WORK TO BE COMPLETED
After locating the line with "Disable dump1090 service", reproduce that line and every one following it exactly, up to the end of the entries.

TASK INPUT
==========
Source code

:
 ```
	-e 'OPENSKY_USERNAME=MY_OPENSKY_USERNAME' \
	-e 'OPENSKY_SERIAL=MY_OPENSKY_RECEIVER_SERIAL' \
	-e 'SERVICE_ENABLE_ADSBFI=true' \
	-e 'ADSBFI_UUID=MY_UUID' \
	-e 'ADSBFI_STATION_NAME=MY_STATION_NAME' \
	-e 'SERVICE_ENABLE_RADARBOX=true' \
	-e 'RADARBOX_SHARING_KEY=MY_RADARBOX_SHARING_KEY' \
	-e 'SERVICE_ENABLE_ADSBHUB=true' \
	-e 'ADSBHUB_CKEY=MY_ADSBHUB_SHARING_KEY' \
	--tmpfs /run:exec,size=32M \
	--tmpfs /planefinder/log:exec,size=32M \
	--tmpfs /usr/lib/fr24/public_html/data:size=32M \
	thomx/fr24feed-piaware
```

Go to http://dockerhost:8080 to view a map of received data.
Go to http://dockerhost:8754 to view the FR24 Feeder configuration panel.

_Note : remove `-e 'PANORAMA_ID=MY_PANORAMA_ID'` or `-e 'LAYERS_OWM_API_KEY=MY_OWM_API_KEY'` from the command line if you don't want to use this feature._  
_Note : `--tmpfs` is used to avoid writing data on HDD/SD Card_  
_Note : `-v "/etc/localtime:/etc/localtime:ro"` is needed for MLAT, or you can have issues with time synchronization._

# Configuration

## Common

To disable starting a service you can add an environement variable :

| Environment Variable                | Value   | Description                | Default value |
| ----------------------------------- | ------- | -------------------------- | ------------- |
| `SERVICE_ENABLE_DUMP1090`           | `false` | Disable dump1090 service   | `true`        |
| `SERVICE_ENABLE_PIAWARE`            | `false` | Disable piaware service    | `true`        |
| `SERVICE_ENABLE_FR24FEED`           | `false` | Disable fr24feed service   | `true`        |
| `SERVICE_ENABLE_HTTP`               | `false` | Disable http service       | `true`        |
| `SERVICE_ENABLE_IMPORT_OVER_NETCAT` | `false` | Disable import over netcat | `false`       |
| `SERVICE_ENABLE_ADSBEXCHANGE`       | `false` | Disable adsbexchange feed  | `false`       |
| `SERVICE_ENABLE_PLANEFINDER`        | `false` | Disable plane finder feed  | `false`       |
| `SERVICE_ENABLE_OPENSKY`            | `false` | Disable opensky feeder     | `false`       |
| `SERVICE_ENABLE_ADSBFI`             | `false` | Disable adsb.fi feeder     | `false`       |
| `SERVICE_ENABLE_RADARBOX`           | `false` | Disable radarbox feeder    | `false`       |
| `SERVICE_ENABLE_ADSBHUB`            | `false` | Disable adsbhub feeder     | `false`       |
==========
SOLVED EXERCISE
| `SERVICE_ENABLE_DUMP1090`           | `false` | Disable dump1090 service   | `true`        |
| `SERVICE_ENABLE_PIAWARE`            | `false` | Disable piaware service    | `true`        |
| `SERVICE_ENABLE_FR24FEED`           | `false` | Disable fr24feed service   | `true`        |
| `SERVICE_ENABLE_HTTP`               | `false` | Disable http service       | `true`        |
| `SERVICE_ENABLE_IMPORT_OVER_NETCAT` | `false` | Disable import over netcat | `false`       |
| `SERVICE_ENABLE_ADSBEXCHANGE`       | `false` | Disable adsbexchange feed  | `false`       |
| `SERVICE_ENABLE_PLANEFINDER`        | `false` | Disable plane finder feed  | `false`       |
| `SERVICE_ENABLE_OPENSKY`            | `false` | Disable opensky feeder     | `false`       |
| `SERVICE_ENABLE_ADSBFI`             | `false` | Disable adsb.fi feeder     | `false`       |
| `SERVICE_ENABLE_RADARBOX`           | `false` | Disable radarbox feeder    | `false`       |
| `SERVICE_ENABLE_ADSBHUB`            | `false` | Disable adsbhub feeder     | `false`       |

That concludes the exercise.